L’anéantissement de nouveaux immeubles le plonge dans une jubilation intense, et une intuition du plaisir titille son cerveau. Dans les décombres, on trouve des corps, et il ressent cela comme une vengeance exercée par les démentielles ondes de colère qui lui donnent la force de se trainer encore au milieu des vivants (c’est le nom qu’il donne au valides). Pendant que les ambulances piaulent dans le quartier, que les curieux essaient de voir à travers la poussière, Epadymondis se délecte du pourrissement de son environnement. Il rêve a des rues désertes ou il serait seul avec les rats, les oiseaux et les insectes.  Obsessionnel, il scrute les informations, se délecte du malheur. L’aide-soignante l’a appelé, mais il l’ignore, il n’a pas la moindre envie d’être tendre avec quiconque. Pour lui le sentiment d’amour est mort. Il passe un temps fou sur internet à regarder des images et écouter des sons. Qui retrouverait toutes ces choses dans les décombres des futurs millénaires ?

De temps en temps, il vérifie la présence de la silhouette de l’autre côté de la terrasse. Elle est là. Sa pesanteur devient insupportable. Petit à petit, dans sa petite machine cérébrale s’échafaude son projet de jouissance… La planète tourne sur elle-même.

 

Epadymondis exulte enfin, le sperme explose, les produits chimiques tant désirés sont enfin libérés à l’intérieur de son crâne. En ce moment, il est dans l’appartement du vieux. Forcer la porte a été un jeu d’enfant. La lune éclaire la pièce. Boukarine a disparu. A t’il seulement jamais été là ?

Le soldat rit à gorge déployée. Tout d’abord un ricanement quand l’urine a éclaboussé la terre sur les ossements putrides du vieux, les restes qu’Epadymondis est allé déterrer au cimetière, à l’emplacement indiqué par l’aide-soignante. Puis ses gloussements sont devenus tonitruants, grondants, quand dans une décharge, le liquide séminal s’est substitué à la pisse. L’orgasme le fait éructer comme un gorille devant le tas d’ordures fangeux, qui ressemble à s’y méprendre à ce que Boukarine déversait dans la rue. Les électrochocs de l’éjaculation font disparaître la douleur dans sa colonne. Le plaisir enfin. Le militaire se vautre sur le flanc, et s’endort.

A l’extérieur, la Schubertia sericifera (connue chez les jardiniers sous le nom de plante cruelle) a entièrement recouvert l’arbre. Ses feuilles jaunies se flétrissent. Le pauvre arbre est vidé de sa substance. De grosses cabosses pendent dans la terrasse, et se brisent lorsqu’elles se détachent.

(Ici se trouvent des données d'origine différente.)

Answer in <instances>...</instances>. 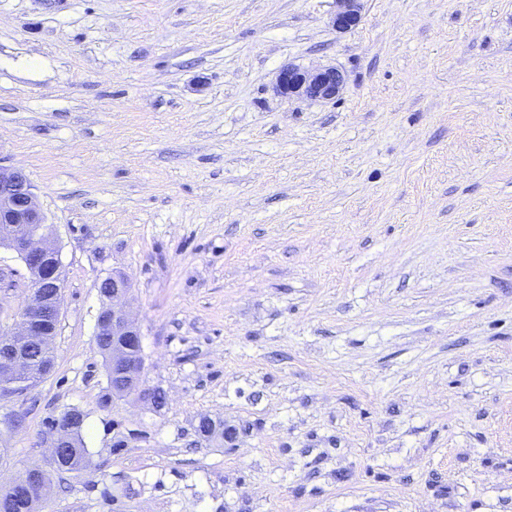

Les immeubles continuent de s’abaisser, le pâté de maison est un champ de ruines dévastées. Sans que l’on sache pourquoi, l’appartement de Epadymondis tient toujours. Lui erre dans les rues de son pas traînant et mal assuré, un mince sourire au coin des lèvres, l’œil terne, un sac en plastique à la main. Près d’une poubelle, il en déverse le contenu : de la bouillie de viande et de légumes qui tombent comme de la diarrhée de leur récipient.

Un passant agacé ne se prive pas de le houspiller, de le couvrir d’une bordée d’injures. Epadymondis lui jette son regard brumeux, et passe son chemin. Il n’a jamais été aussi bien. Comme dans un rêve. Un rêve éveillé. Il jouit.